GE Healthcare and Roche entered into a strategic partnership to co-develop and co-market digital clinical decision support (CDS) solutions. GE Healthcare is a worldwide leader in medical imaging equipment, while Roche Diagnostics is the global leader in in-vitro diagnostics. The partnership will initially focus on products that accelerate and improve individualized treatment options for cancer and critical care patients.
The two companies aim to develop an industry-first digital platform, using advanced analytics to provide workflow solutions and apps that support clinical decisions. This will allow the seamless integration of in-vivo and in-vitro data, patient records, medical best practice, real time monitoring and the latest research outcomes. Clinicians will then have the comprehensive decision support for providing the right treatment and quality of care for their patients.
For example, oncology care teams with multiple specialists will have a full data dashboard to help them collaborate on treatment decisions for cancer patients at each stage of their disease. In the critical care setting, data from a patient’s hospital monitoring equipment will be integrated with their biomarker, tissue pathology, genomic and sequencing data. Physicians will be able to identify, or even predict severe complications before they strike.
According to FierceBiotech, GE chief innovation officer Nadeem Ishaque cites the bringing together of diagnostic images, pathology and genomic information for a breast cancer patient as an example of the potential of the collaboration. Ishaque stated, “By leveraging this combined data set using machine learning and deep learning, it may be possible in the future to reduce the number of unnecessary biopsies that are performed due to suspicious findings in the mammograms and possibly also reduce mastectomies that are performed to combat ductal carcinoma in situ, a condition that may evolve into invasive breast cancer in some cases.”
The strategic partnership will have to navigate the new FDA guidance on CDS solutions. Some types of CDS will no longer be defined as a medical device and subsequently regulated by the FDA. Software that suggests a provider order liver function tests before starting statin medication is an example. However, the FDA will continue to enforce oversight of software programs intended to analyze medical images, signals from in vitro diagnostic devices or patterns acquired from a processor like an electrocardiogram. These programs use analytical functionalities to make treatment recommendations. Consequently, they remain medical devices under the Cures Act, because inaccurate information provided in the CDS has the potential for significant patient harm.

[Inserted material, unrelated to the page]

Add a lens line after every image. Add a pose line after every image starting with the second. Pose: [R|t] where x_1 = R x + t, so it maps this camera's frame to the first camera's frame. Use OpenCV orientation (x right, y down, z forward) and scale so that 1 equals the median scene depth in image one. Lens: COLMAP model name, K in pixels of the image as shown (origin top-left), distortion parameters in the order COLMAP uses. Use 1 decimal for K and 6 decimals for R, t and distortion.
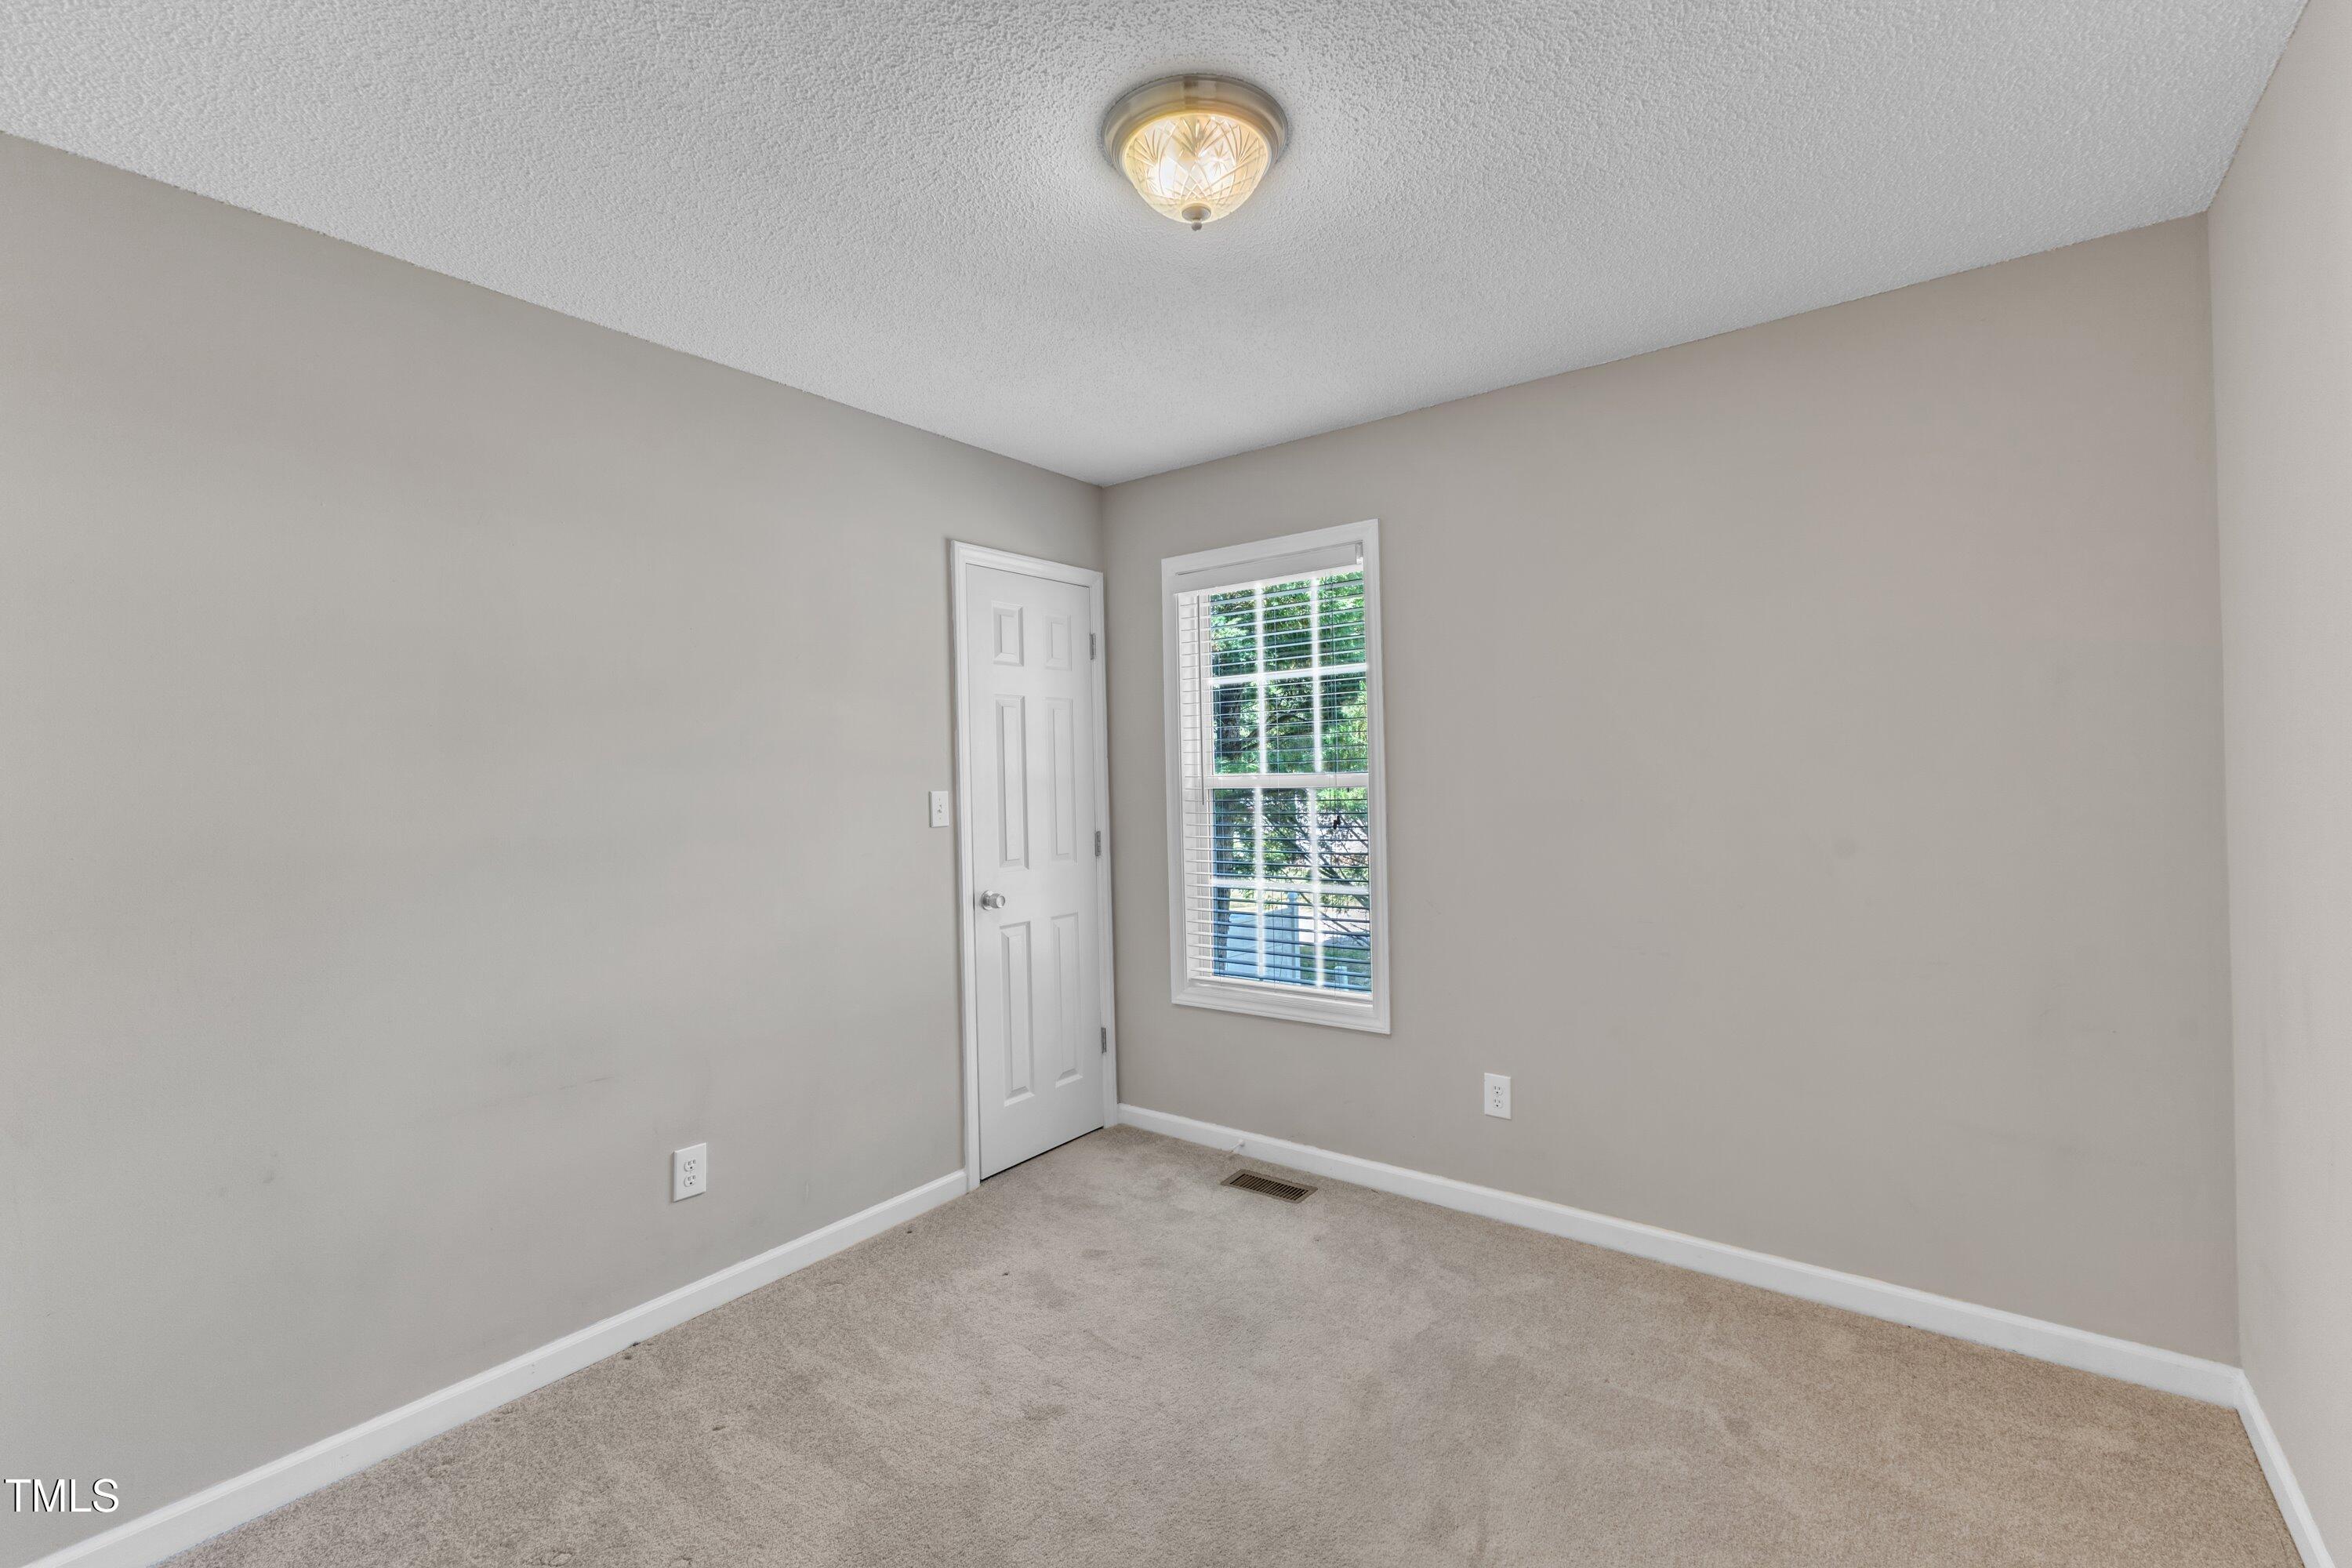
lens RADIAL K [[1012.5, 0, 1176.8], [0, 1012.5, 778.3], [0, 0, 1]] dist [0.015816, -0.001606]
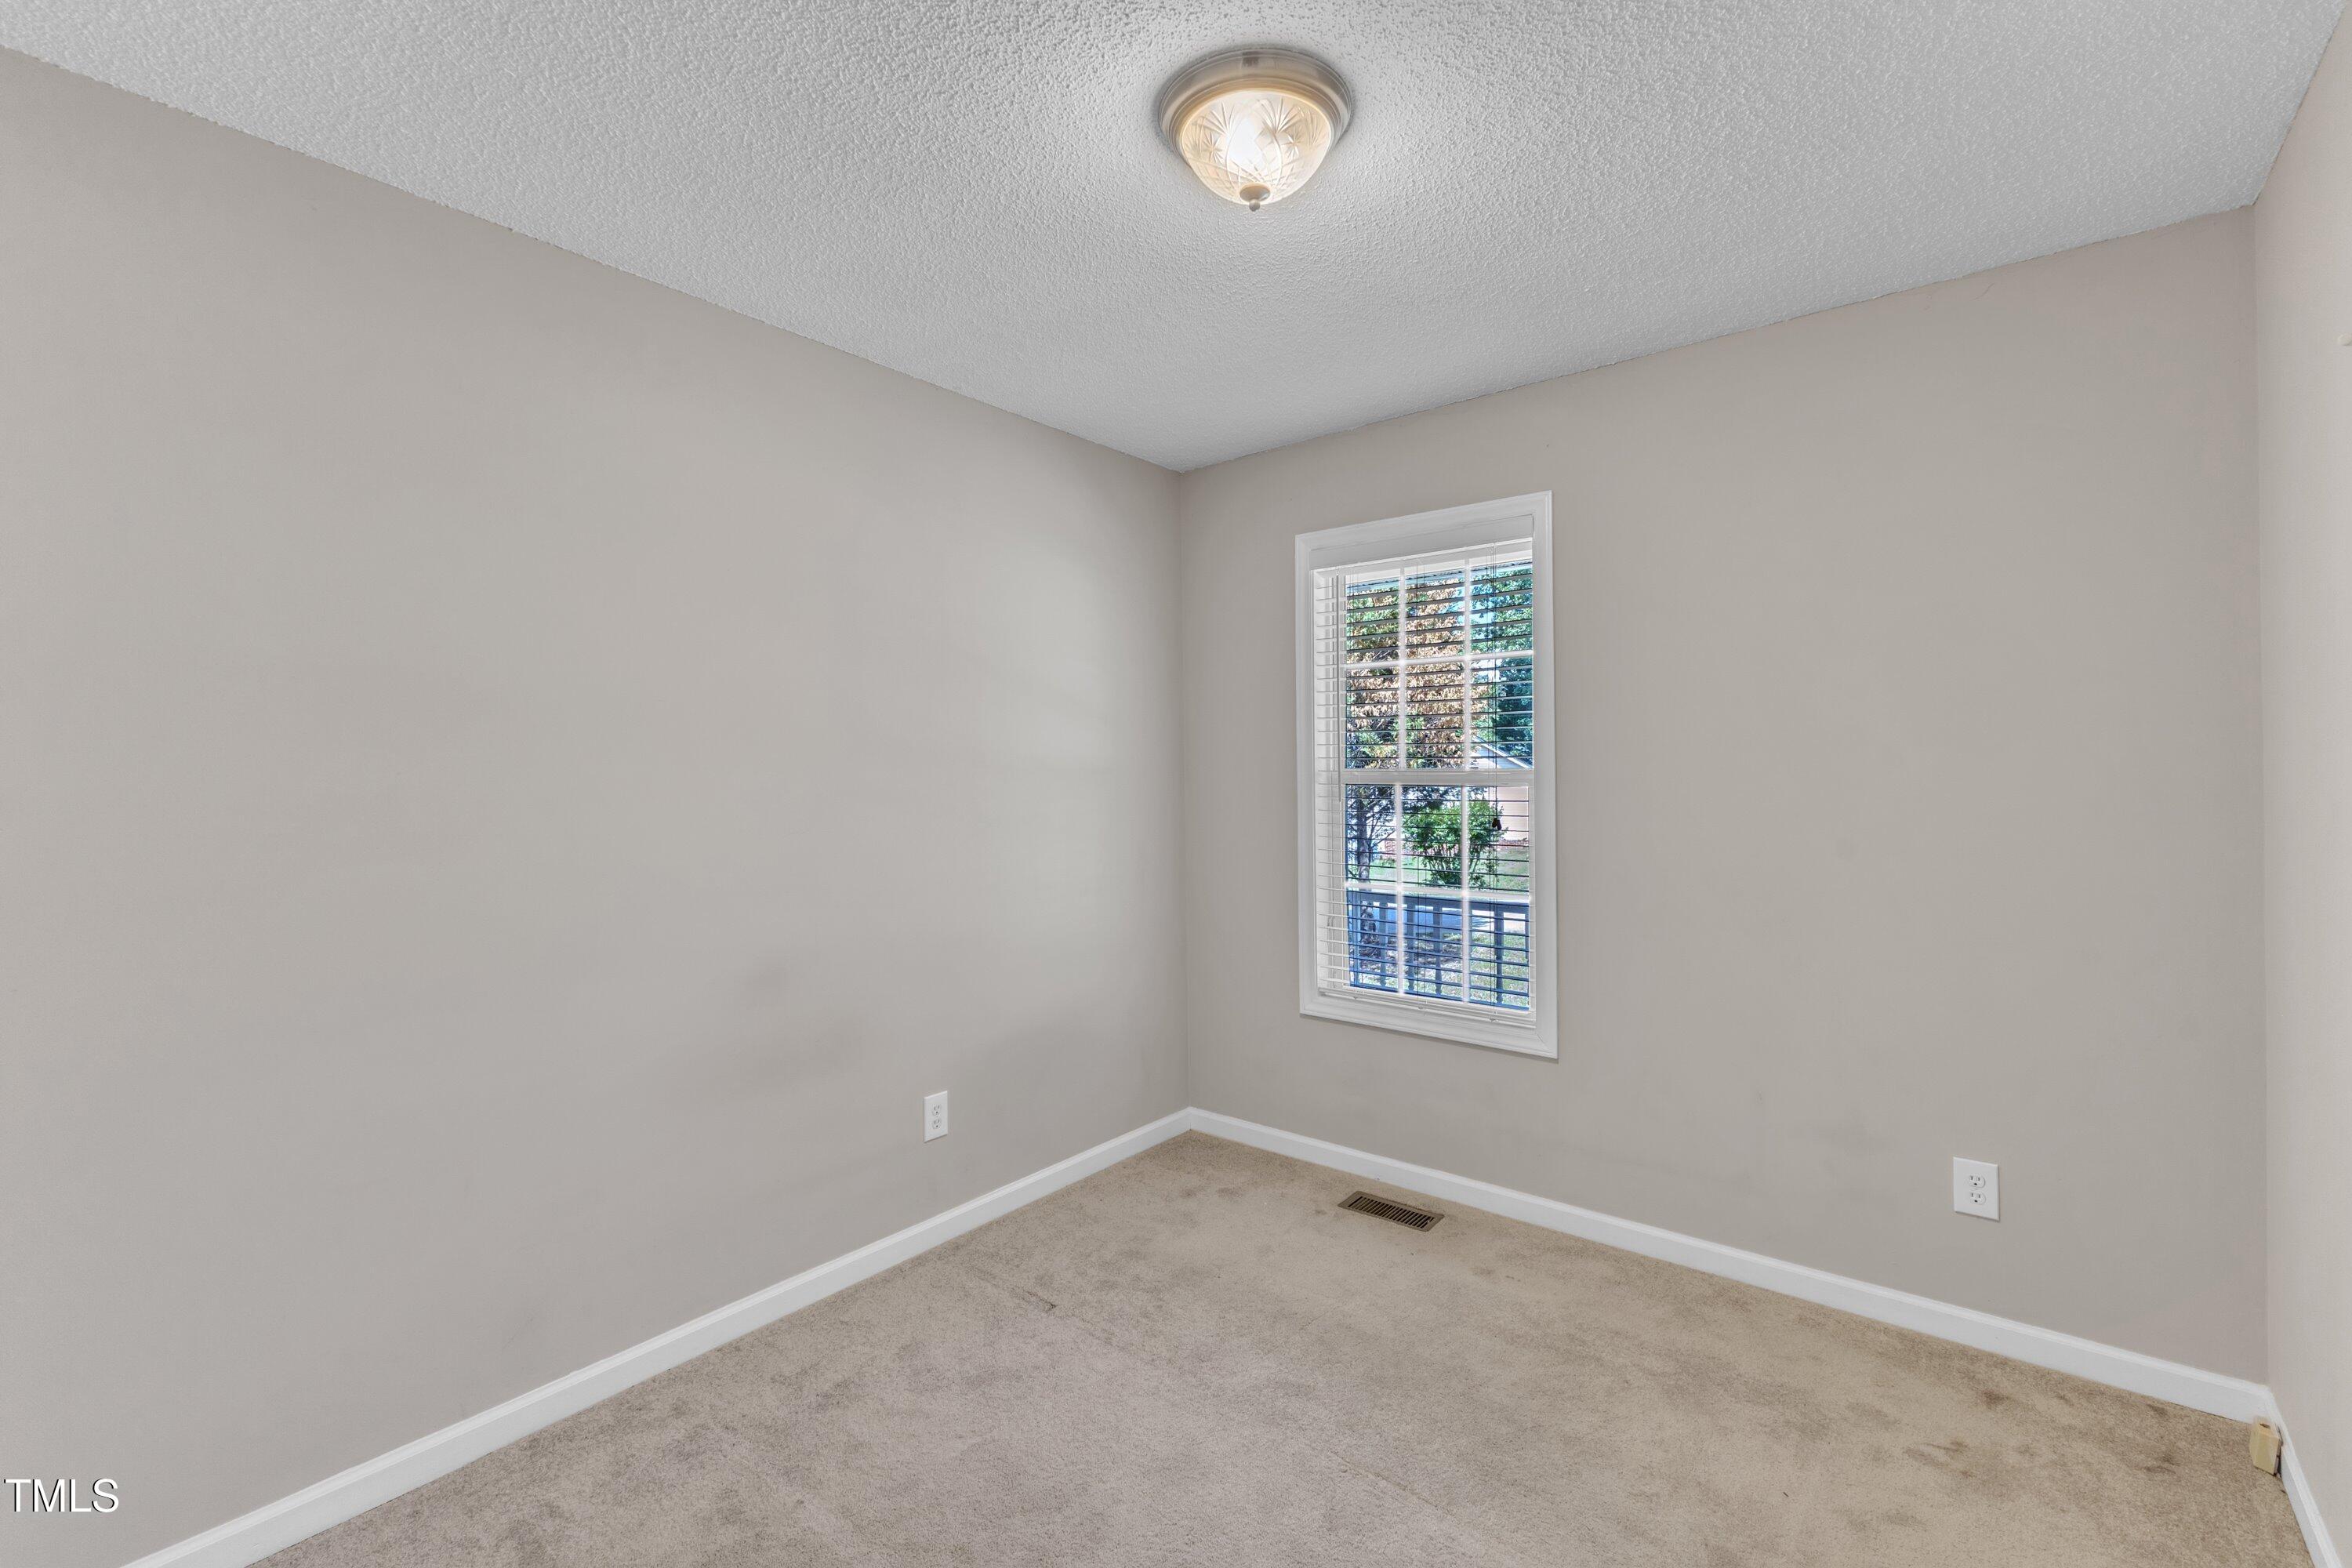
lens RADIAL K [[1012.5, 0, 1174.1], [0, 1012.5, 776.0], [0, 0, 1]] dist [0.015816, -0.001606]
pose [[0.999584, 0.013207, -0.025630, -0.086739], [-0.013093, 0.999904, 0.004630, 0.000531], [0.025689, -0.004292, 0.999661, 0.062327]]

Many of the ideas driving the GE-Roche collaboration have been discussed for years, but action to date has not resulted in a noticeable reduction in healthcare inefficiencies and medical errors. With medical errors being the third leading cause of death in the U.S., an effective CDS solution by GE and Roche could have a significant impact.
“This is the first time that two major players in healthcare have combined advanced analytics with in-vivo and in-vitro diagnostics to this degree. We believe this alliance will help accelerate the delivery of data-driven precision health for customers, patients and the healthcare industry,” said GE Healthcare CEO Kieran Murphy in a recent press release.
As Murphy suggests, the potential for clinical decision support software success is there. We just need to see empirical evidence to show it.